4 – « Les cheminots aussi, ils font chier avec leur statut »

Là, je rigole jaune. Le premier statut des cheminots date des années 20 et était effectivement adapté à la « pénibilité » (et l’espérance de vie qui va avec) de ce métier à l’époque. Sauf que vous vous doutez bien qu’en un siècle, il a largement évolué depuis. Donc nous allons lister ici les avantages « incroyables » liés au statut de cheminot (qui ne concerne pas seulement les conducteurs de train mais aussi les contrôleurs, les cadres, les agents de maîtrise, et les agents de bureau…)

– Le statut de cheminot met les agents de la SNCF à l’abri d’un licenciement économique puisqu’il prévoit seulement trois cas de départ : la démission, la retraite ou la radiation… Et c’est le cas pour l’ensemble de la fonction publique.

– Les agents de la SNCF ont vingt-huit jours de congés payés par an, soit un jour de plus que prévu par le code du travail. Les enfoirés, ils ont un jour de plus que les autres, coupons-leur la tête. Notons que les « cheminots » font les « 3 huit » et ont pour la plupart un planning variable d’une semaine à l’autre (et statistiquement un taux de divorce plus élevé que la moyenne nationale pour des raisons probablement connexes).

– Parlons thunes : le salaire brut mensuel moyen des cheminots est de 3 090 euros pour un temps complet. C’est un peu plus que le salaire mensuel moyen en France : 2 912 euros brut en 2013. Grosso modo ils touchent 100 balles nets de plus, sachant que la SNCF précise que plus de 60% de ses effectifs émarge en réalité aux alentours de… 2 000€ brut, soit à peu près 1600€ nets.

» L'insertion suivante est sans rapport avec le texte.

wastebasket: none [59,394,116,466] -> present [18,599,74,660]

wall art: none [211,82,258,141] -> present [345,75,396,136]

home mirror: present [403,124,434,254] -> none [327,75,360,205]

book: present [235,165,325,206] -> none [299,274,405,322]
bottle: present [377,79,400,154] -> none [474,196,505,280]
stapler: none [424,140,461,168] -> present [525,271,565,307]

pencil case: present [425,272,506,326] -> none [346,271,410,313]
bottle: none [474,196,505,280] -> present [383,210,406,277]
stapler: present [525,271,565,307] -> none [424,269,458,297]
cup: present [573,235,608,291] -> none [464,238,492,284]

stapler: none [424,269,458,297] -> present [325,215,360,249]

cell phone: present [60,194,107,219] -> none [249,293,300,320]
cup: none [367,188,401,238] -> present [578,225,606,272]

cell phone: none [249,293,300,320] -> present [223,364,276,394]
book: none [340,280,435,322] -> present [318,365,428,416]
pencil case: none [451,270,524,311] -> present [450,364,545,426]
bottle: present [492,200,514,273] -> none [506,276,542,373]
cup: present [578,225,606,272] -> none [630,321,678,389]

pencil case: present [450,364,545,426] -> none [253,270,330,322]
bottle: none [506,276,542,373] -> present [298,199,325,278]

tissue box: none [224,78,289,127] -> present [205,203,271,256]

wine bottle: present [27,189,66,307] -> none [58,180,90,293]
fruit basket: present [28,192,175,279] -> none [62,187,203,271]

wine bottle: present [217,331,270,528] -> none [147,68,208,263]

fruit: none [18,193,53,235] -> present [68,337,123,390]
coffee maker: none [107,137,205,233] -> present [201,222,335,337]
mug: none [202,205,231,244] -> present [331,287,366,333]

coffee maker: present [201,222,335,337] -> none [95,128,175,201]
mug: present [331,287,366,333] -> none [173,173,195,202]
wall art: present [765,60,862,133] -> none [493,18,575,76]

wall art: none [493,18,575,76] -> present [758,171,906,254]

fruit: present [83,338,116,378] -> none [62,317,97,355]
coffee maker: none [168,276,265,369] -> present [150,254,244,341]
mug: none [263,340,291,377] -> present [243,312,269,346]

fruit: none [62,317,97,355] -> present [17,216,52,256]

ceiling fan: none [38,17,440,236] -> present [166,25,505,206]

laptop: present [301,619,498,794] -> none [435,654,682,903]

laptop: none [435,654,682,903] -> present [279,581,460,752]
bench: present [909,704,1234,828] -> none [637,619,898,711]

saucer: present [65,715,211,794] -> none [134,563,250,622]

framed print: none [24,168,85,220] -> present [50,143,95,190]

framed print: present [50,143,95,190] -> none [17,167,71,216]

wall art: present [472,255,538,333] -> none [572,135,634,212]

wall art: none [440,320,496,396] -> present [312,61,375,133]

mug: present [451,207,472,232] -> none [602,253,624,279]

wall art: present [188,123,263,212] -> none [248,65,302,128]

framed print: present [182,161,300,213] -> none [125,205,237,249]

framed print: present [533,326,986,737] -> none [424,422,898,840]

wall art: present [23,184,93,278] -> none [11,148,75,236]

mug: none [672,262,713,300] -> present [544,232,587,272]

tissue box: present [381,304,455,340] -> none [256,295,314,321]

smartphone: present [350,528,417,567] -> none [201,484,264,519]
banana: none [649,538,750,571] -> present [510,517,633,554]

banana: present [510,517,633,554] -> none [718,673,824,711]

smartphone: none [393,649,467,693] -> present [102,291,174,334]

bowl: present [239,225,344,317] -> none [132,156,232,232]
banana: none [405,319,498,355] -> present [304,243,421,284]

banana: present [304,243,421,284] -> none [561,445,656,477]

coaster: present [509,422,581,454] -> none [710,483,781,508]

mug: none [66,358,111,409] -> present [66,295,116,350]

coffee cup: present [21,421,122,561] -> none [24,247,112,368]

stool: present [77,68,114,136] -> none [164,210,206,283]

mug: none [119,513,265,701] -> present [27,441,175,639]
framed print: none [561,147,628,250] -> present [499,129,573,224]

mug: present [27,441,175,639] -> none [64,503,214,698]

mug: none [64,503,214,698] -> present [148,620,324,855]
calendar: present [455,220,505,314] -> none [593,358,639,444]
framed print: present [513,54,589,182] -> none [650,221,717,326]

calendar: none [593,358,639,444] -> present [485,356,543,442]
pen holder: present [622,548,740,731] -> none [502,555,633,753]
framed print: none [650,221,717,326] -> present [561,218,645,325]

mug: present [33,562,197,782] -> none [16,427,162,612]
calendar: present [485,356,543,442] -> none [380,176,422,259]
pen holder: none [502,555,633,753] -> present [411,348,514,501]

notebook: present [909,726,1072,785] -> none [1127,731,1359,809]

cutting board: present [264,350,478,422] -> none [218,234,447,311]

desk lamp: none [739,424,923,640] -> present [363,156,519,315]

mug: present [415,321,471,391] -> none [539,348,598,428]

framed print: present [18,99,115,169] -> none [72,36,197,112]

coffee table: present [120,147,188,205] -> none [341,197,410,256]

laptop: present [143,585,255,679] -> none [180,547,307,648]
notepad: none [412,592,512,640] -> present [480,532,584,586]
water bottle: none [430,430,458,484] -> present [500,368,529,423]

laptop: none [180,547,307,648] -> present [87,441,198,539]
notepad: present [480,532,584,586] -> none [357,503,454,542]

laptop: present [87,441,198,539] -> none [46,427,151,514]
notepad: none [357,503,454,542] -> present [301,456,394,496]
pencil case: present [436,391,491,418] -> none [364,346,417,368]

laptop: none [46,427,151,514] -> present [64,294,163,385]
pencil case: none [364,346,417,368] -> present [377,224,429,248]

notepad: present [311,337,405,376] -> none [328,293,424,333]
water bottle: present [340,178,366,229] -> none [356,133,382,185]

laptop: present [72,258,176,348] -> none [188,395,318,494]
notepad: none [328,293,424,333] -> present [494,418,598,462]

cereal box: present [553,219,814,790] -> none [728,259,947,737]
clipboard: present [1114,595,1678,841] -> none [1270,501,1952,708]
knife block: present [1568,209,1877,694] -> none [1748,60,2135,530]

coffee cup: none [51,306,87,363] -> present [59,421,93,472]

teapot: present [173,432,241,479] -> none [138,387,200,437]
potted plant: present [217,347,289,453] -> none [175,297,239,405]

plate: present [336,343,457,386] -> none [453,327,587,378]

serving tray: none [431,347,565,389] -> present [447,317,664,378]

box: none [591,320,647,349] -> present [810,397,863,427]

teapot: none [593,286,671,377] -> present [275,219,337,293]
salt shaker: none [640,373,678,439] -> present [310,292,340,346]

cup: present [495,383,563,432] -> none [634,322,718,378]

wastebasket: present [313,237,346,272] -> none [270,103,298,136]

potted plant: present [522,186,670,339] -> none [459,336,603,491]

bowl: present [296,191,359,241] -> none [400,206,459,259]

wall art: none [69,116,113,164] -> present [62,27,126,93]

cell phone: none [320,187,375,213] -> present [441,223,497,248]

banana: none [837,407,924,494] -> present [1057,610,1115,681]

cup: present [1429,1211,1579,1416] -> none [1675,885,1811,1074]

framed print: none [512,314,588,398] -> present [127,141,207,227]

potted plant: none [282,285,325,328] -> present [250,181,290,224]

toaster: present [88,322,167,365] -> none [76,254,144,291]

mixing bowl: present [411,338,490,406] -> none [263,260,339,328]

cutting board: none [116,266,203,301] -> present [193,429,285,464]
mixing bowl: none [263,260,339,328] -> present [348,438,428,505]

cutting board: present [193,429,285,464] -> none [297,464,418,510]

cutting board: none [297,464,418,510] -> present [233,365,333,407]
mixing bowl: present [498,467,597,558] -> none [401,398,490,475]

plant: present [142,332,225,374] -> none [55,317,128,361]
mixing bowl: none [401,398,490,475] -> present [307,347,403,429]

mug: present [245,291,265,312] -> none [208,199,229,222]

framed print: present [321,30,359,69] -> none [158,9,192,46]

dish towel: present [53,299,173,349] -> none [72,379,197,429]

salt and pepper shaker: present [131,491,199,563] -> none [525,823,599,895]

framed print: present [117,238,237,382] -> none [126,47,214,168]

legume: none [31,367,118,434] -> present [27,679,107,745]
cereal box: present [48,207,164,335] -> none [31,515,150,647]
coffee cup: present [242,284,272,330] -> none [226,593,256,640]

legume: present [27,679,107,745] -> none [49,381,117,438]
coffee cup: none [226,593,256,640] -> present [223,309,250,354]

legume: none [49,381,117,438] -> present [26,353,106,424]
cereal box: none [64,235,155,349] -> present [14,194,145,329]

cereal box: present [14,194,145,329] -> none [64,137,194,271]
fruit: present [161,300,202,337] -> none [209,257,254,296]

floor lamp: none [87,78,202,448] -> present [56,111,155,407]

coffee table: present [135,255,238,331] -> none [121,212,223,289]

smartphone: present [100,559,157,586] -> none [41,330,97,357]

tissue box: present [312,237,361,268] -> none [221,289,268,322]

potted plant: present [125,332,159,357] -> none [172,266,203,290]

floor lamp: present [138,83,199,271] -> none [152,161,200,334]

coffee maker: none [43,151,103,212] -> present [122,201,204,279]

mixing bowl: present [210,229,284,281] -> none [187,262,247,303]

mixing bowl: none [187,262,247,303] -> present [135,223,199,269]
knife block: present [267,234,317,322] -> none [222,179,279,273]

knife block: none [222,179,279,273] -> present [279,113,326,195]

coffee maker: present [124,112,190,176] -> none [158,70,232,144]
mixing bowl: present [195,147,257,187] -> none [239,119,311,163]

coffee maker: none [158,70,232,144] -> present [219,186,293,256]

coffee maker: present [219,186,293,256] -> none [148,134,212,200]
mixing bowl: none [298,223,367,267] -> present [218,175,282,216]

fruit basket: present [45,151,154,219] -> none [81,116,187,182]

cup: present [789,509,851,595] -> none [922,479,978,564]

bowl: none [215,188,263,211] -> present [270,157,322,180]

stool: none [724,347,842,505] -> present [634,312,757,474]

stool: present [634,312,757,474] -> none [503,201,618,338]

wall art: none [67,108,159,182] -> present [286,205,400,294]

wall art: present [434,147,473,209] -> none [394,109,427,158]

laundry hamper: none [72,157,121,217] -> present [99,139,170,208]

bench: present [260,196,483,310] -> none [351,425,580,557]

– Les cheminots peuvent partir à la retraite plus tôt que la majorité des employés français… 52 ans pour les conducteurs, 57 ans pour les autres… Mais, il y a un mais : la durée de cotisation pour toucher une retraite à taux plein ayant été progressivement relevée pour être alignée sur celle du régime général, de plus en plus de cheminots subissent une décote (une pension de retraite moins élevée). Conséquence : la majorité repousse aujourd’hui le départ à la retraite, tant et si bien que nombreux sont ceux qui se retirent du marché du travail à… 62 ans.

Je ne vais même pas revenir sur les réductions des titres de transports parce que dans toutes les entreprises, tu as des avantages liés à l’activité de ta boîte. Est-ce qu’un garagiste va payer la révision de son véhicule ? Est-ce que vous pensez qu’un salarié d’Engie va payer la même facture d’énergie que vous ? De manière générale, je ne comprends pas ce besoin des gens à vouloir tout niveler par le bas. Qu’est-ce que ça peut vous foutre que quelqu’un d’autre parte en retraite plus tôt que vous (sachant que ce n’est même pas le cas, comme le démontrent les audits internes de la SNCF, très faciles à retrouver en utilisant la putain de barre de recherche !) ?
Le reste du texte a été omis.